:: Aim of the exercise ::
Locate each line in the data below that contains the word "knives" and copy every such line in full.

:: Dataset records ::
+---+

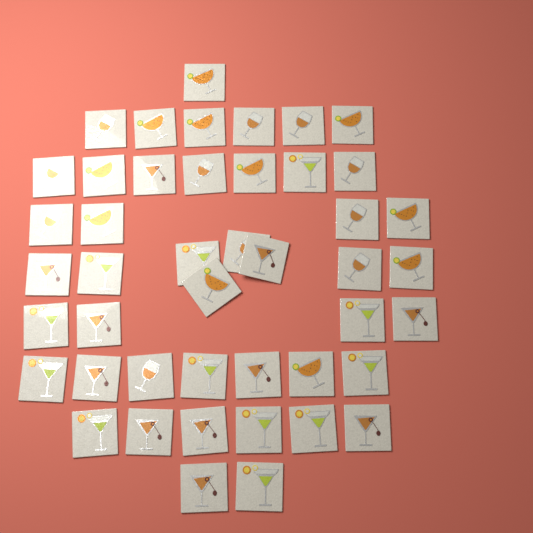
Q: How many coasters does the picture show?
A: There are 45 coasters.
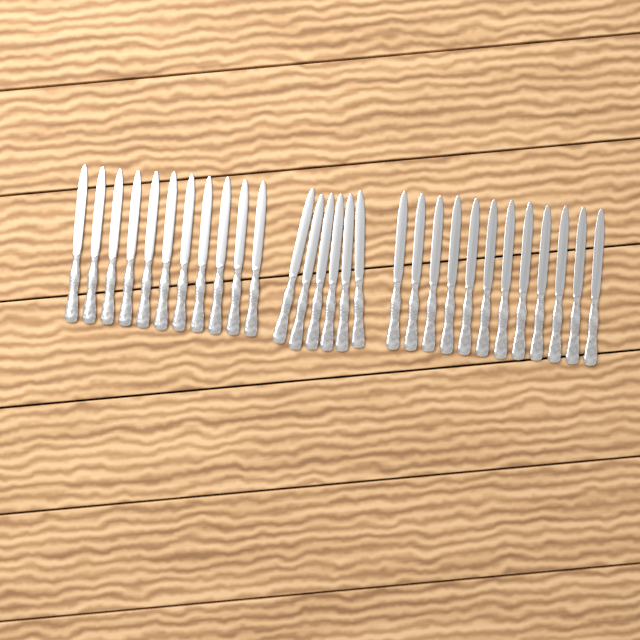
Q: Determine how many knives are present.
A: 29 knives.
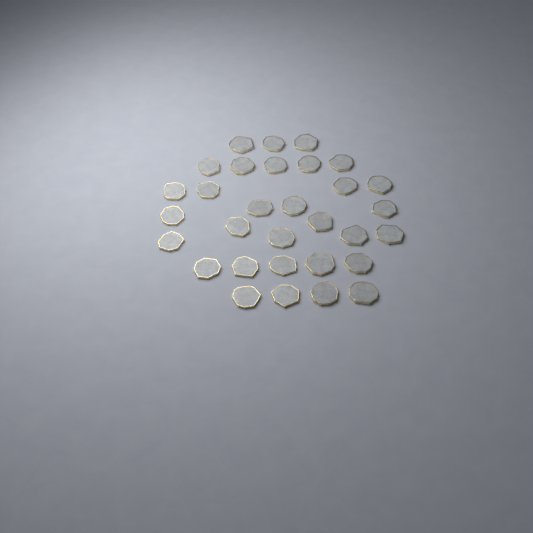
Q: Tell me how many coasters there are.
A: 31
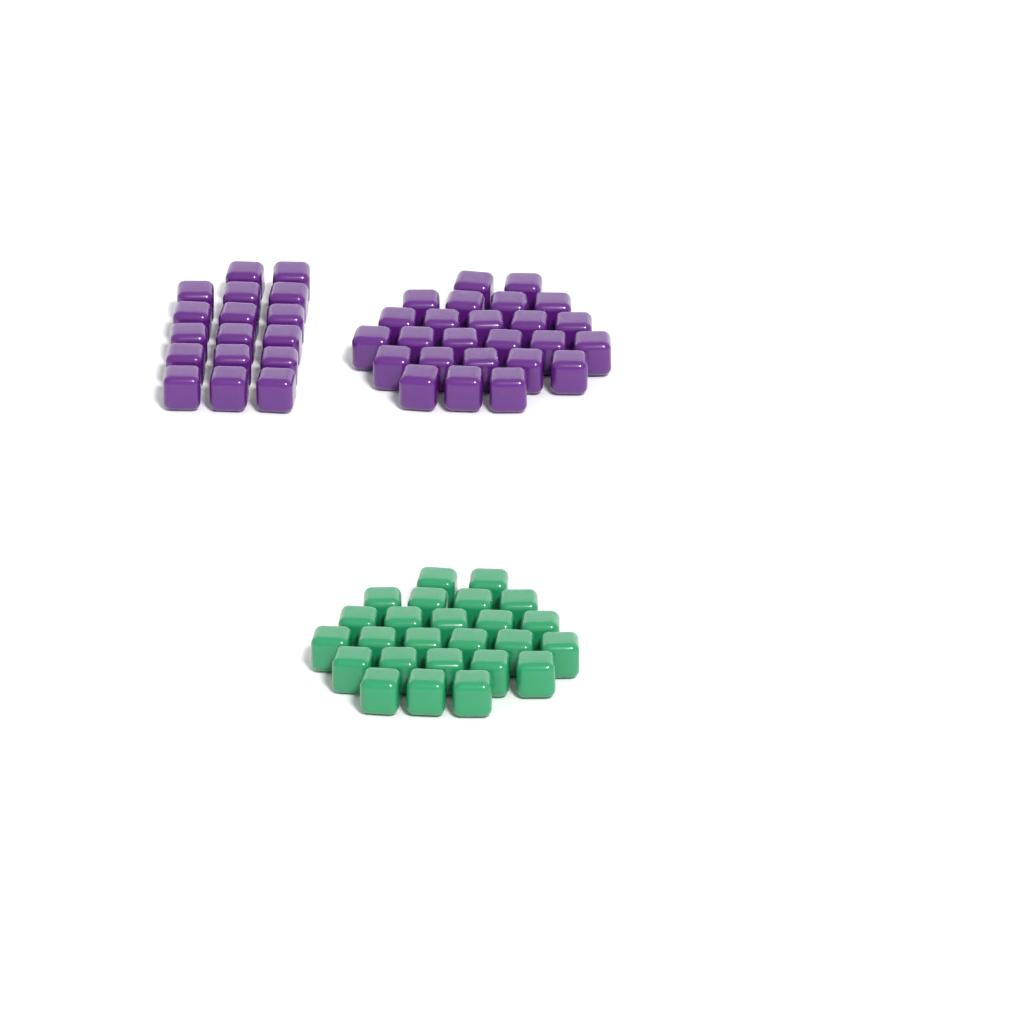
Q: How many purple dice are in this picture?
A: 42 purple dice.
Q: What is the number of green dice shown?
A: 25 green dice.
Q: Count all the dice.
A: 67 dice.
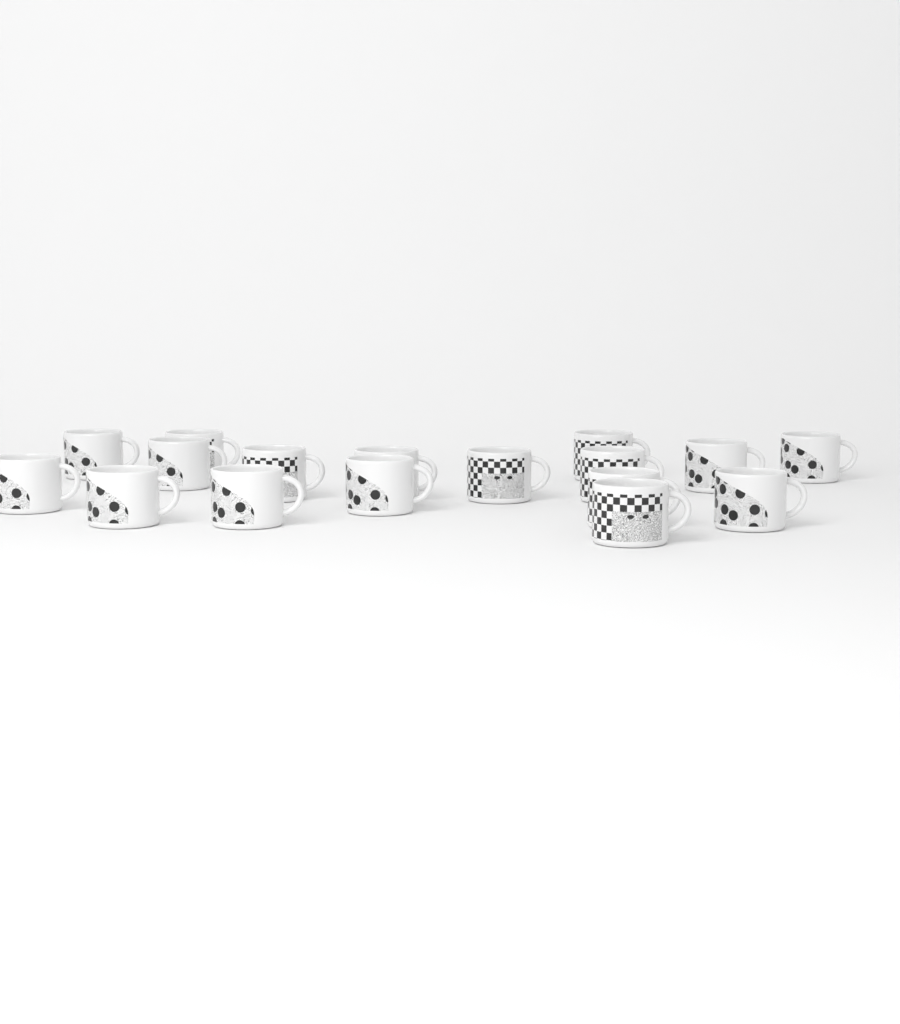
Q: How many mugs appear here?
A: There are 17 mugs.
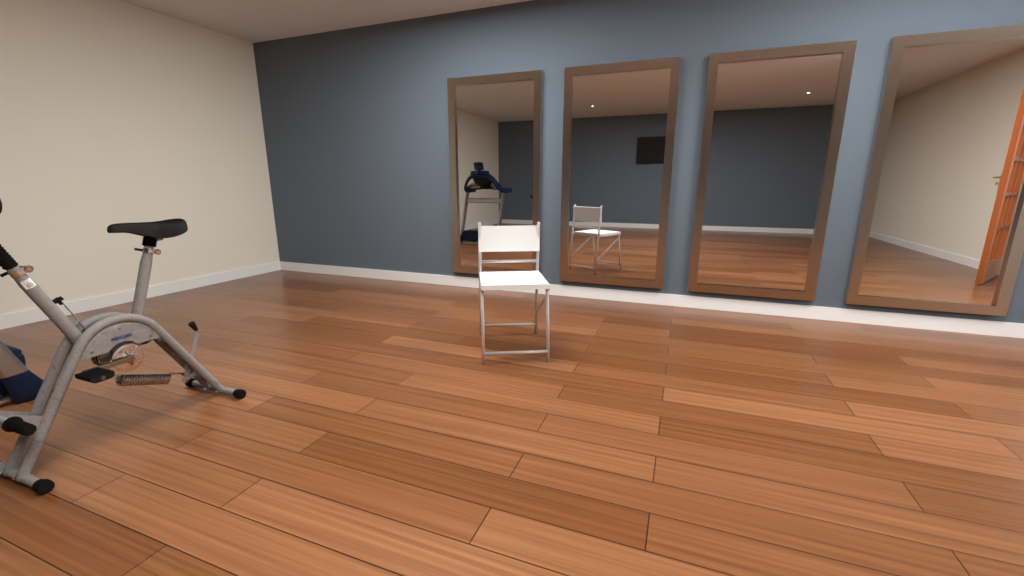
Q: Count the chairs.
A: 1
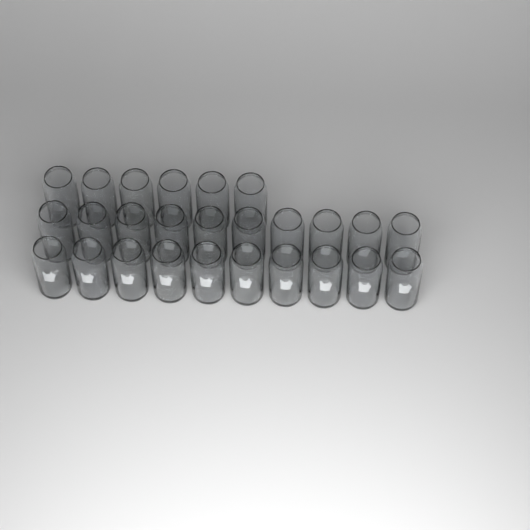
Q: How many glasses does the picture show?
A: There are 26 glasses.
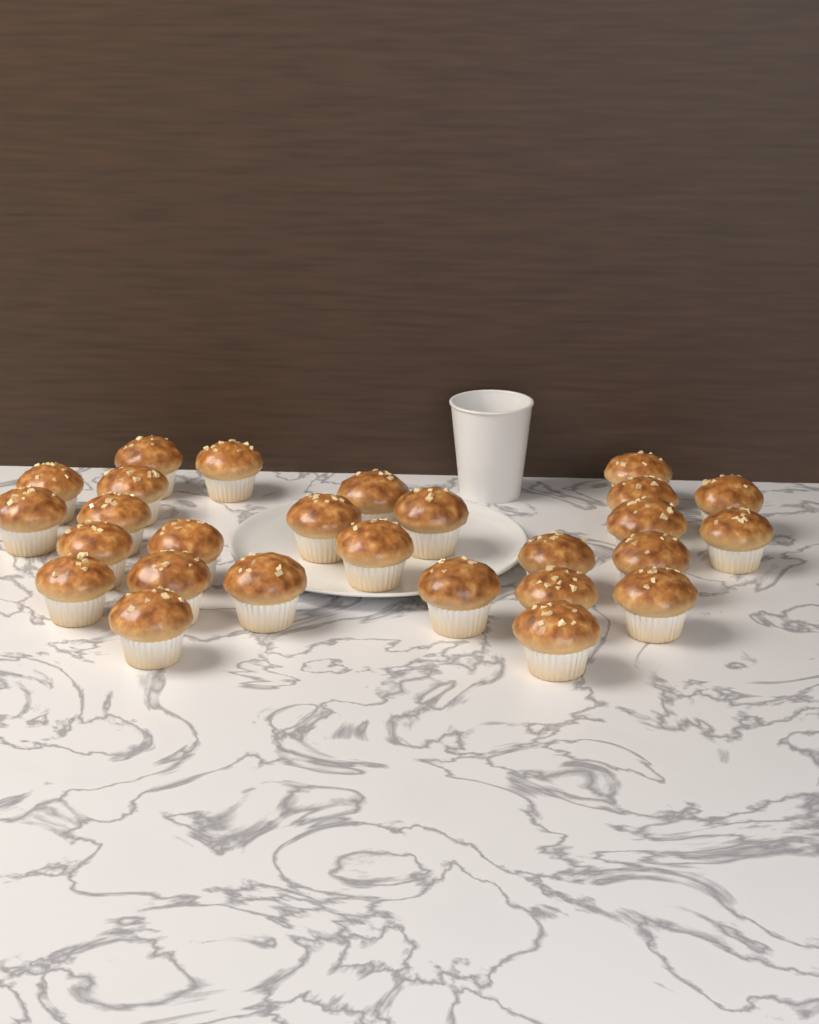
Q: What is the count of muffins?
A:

+---+

:: Response for this exercise ::
Q: Determine how many knives are present.
A: 29 knives.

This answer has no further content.